You should be able to without issue. You can use aq root uninstall app from the market or you can remove them manually with an app like root explorer. Just remove them one at a time and that way if you have any issues you know which one caused it.

Also. When you remove voice commands. You're going to start getting alot of force closes. This is normal. Just reboot the phone by holding power and volume up for about ten seconds. If that doesn't work do a battery pull


----------



## bh77a (Sep 1, 2011)

Thanks. I was able to disable Media Hub using AutoRun Manager. That didn't seem to do any good for Voice Commands, so I'll do some more digging on it.

Thanks!


----------



## scarmon25 (Jun 11, 2011)

There is an app in the market for free called root uninstaller. You should be able to do everything you want to do with that app.


----------



## dsk04 (Aug 11, 2011)

or you can check out my post in developer forums , " EH09_STRIPPED_(essentials) GingerBread 2.3.4" all the useless apps have been taken out, still has voice commands. theres only about 18 or less stock apps


----------



## akellar (Jun 11, 2011)

dsk04 said:


> or you can check out my post in developer forums , " EH09_STRIPPED_(essentials) GingerBread 2.3.4" all the useless apps have been taken out, still has voice commands. theres only about 18 or less stock apps


lmao so you finally admit it's the same thing as using root uninstaller to remove the apps? Good.


----------



## dsk04 (Aug 11, 2011)

akellar said:


> lmao so you finally admit it's the same thing as using root uninstaller to remove the apps? Good.

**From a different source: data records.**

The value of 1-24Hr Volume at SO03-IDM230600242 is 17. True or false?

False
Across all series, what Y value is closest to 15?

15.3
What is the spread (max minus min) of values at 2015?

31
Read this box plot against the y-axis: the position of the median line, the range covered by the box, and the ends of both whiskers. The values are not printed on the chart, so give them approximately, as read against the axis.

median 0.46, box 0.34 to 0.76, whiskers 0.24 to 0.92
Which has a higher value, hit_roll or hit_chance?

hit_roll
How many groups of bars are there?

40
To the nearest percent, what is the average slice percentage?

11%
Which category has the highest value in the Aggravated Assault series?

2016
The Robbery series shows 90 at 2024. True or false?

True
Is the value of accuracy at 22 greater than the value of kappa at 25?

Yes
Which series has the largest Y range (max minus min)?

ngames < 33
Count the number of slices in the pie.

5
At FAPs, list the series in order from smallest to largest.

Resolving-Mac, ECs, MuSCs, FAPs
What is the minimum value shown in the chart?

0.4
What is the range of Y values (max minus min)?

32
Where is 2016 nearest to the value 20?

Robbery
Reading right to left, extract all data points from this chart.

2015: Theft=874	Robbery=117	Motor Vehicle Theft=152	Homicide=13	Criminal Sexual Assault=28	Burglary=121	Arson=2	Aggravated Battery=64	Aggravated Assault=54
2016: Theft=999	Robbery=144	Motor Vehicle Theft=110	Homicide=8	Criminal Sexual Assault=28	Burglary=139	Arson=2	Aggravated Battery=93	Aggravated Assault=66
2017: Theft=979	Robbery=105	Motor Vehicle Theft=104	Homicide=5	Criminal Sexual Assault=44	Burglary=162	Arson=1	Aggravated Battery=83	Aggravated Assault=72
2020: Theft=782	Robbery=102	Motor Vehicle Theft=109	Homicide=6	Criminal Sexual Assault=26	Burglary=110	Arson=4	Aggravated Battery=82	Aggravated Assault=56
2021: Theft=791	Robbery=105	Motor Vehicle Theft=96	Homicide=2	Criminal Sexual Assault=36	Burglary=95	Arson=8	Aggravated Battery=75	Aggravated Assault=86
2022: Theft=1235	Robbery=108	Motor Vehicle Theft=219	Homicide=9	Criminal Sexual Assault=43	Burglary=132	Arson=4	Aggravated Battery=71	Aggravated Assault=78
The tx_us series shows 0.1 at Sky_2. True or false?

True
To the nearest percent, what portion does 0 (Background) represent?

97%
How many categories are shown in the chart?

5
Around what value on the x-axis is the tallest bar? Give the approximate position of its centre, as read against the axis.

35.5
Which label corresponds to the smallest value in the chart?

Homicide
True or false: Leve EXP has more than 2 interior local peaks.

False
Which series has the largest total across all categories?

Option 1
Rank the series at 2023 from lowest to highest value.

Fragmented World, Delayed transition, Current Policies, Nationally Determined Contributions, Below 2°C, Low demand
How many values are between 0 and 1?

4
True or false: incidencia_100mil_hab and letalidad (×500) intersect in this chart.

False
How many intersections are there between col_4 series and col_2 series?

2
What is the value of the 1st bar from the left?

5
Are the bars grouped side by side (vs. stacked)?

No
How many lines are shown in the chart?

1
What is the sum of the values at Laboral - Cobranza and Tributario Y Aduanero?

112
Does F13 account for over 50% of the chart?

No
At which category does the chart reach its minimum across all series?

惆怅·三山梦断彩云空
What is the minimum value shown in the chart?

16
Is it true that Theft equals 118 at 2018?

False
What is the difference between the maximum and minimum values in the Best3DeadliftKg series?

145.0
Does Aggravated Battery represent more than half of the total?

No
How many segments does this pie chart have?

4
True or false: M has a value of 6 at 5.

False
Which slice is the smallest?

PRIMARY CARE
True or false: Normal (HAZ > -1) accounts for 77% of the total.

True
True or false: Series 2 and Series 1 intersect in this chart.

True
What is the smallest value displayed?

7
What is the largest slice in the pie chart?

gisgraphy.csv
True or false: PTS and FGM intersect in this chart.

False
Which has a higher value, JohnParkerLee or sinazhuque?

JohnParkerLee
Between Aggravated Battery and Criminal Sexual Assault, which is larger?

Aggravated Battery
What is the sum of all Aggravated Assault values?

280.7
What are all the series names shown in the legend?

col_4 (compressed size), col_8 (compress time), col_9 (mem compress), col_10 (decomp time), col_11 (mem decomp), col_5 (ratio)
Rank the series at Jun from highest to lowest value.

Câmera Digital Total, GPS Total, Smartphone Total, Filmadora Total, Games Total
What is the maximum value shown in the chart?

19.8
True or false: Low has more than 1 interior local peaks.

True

you couldnt even come close, that's why you jealous, and clean out your ears there


----------



## SRGaudio (Aug 19, 2011)

Or just do it through titanium backup, that way, if u want you can make a backup at the same time, and bring it back if you decide you want it later. I use Titanium to uninstall all my system or onboard stuff


----------



## wizayne (Aug 22, 2011)

I like bloatware freezer. Bought it a while back. It worked on every app, every time., and because the app is only frozen it can be easily defrosted. App was like $2


----------